In the classical multi-armed bandit problem, instance-dependent algorithms attain improved performance on ''easy'' problems with a gap between the best and second-best arm. Are similar guarantees possible for contextual bandits? While positive results are known for certain special cases, there is no general theory characterizing when and how instance-dependent regret bounds for contextual bandits can be achieved for rich, general classes of policies. We introduce a family of complexity measures that are both sufficient and necessary to obtain instance-dependent regret bounds. We then introduce new oracle-efficient algorithms which adapt to the gap whenever possible, while also attaining the minimax rate in the worst case. We provide structural results that tie together a number of complexity measures previously proposed throughout contextual bandits, reinforcement learning, and active learning and elucidate their role in determining the optimal instance-dependent regret. Turning our focus to reinforcement learning with function approximation, we develop new oracle-efficient algorithms for reinforcement learning with rich observations that obtain optimal gap-dependent sample complexity. Joint work with Dylan Foster, Sasha Rakhlin, and David Simchi-Levi.

Eren C. Kizildag
The Landscape of the Number Partitioning Problem and the Overlap Gap Property

We consider the problem of finding near optimal solutions to the number partitioning problem; a problem that is of utmost importance in the study of randomized controlled experiments, statistics, theoretical computer science, as well as in statistical mechanics. This problem exhibits what is known as a ''statistical-computational gap'': there is a significant gap between what the information-theoretical (i.e., the existential) methods guarantee vs. what is achievable by means of efficient (i.e. polynomial-time) algorithms. We establish that the landscape of this problem exhibits a certain intricate geometric property, dubbed as the Overlap Gap Property; which essentially states that any two ''near ground-state'' configurations are ''either too close or too far''. As a consequence, we establish that stable algorithms (appropriately defined) fail to find near ground-state solutions with respect to an appropriate ''energy level''. At a technical level, our proof uses ideas from extremal graph theory and Ramsey theory.

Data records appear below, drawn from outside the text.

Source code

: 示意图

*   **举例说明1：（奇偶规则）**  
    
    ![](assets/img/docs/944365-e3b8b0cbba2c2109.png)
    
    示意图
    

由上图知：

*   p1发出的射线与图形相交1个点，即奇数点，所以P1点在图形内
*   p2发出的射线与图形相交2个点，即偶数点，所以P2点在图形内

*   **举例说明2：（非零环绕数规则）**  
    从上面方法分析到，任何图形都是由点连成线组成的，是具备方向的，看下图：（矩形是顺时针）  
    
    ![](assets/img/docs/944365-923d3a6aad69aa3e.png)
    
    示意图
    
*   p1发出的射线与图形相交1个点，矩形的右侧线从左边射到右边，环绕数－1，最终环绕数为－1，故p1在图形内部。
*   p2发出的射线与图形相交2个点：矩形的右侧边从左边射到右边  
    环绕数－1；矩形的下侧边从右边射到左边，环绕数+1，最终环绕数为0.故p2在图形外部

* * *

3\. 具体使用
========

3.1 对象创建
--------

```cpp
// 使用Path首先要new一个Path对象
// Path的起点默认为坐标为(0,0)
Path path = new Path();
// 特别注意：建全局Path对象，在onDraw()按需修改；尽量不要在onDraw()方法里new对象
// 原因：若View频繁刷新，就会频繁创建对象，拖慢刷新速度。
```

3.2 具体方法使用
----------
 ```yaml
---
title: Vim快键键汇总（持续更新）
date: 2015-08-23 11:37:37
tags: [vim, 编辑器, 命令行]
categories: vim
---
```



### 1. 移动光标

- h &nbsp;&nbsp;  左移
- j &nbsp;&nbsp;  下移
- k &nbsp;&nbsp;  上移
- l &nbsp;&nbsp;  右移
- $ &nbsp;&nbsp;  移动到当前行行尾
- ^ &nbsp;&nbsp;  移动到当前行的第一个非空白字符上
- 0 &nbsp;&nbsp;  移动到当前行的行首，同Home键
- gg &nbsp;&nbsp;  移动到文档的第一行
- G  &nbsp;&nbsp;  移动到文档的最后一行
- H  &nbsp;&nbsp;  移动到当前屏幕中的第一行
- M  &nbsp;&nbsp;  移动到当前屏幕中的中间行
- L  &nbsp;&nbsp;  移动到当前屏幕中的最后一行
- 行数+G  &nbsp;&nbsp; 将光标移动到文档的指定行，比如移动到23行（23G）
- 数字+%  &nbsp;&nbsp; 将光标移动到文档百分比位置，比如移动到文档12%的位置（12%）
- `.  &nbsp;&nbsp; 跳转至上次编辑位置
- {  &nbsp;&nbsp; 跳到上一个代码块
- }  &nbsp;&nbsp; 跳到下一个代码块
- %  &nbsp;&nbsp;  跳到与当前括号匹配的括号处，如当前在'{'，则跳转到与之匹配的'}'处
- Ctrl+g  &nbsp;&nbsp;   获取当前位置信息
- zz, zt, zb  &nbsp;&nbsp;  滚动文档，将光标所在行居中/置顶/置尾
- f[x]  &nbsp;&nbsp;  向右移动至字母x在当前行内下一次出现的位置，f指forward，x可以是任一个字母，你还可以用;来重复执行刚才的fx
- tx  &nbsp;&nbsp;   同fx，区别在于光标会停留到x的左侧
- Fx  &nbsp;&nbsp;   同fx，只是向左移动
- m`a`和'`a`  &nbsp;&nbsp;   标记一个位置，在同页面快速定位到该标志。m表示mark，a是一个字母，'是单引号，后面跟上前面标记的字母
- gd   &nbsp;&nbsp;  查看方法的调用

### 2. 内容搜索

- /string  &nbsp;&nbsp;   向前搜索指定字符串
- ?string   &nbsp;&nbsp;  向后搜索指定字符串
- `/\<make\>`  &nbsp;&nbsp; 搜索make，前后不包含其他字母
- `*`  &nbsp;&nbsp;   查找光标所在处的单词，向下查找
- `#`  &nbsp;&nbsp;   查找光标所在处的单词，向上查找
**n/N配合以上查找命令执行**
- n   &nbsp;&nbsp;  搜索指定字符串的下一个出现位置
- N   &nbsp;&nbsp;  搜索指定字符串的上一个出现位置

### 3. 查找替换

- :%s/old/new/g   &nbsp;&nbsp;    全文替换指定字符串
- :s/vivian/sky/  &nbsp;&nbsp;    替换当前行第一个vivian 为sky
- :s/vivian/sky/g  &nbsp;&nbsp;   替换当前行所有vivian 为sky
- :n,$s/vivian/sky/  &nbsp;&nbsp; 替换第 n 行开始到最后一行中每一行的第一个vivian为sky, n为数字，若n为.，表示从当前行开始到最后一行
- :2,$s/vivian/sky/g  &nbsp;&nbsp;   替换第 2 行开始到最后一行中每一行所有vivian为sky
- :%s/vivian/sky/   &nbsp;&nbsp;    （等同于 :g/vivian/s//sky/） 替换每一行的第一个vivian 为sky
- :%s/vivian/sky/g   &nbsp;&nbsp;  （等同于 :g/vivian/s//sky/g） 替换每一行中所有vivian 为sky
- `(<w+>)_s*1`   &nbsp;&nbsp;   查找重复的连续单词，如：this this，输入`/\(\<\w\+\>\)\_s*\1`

Our result applies to algorithm so long as they are stable, that is, with no assumptions on their runtimes. As a complementary direction; we also study the landscape of the same problem in the regime above the aforementioned energy level. We establish that for this regime, the overlap gap property is, perhaps surprisingly, absent: this is achieved by using the second moment method and the probabilistic method. Finally, we compute the expected number of the local optima of this model; and show it has exponentially many local optima. As a consequence, greedy algorithms fail to find near ground-state solutions. Joint work with my advisor, Prof. David Gamarnik.

Jason Altschuler
Settling the Computational Complexity of Wasserstein Barycenters

Computing Wasserstein barycenters is a fundamental geometric problem with widespread applications in machine learning, statistics, and computer graphics. However, despite considerable recent attention, it is an open problem whether Wasserstein barycenters can be computed in polynomial time. In this talk, I’ll describe two recent results which resolve this question: 1) Wasserstein barycenters are NP-hard to compute (even approximately). 2) However, in any fixed dimension, there are polynomial-time algorithms. Based on joint work with Enric Boix-Adsera.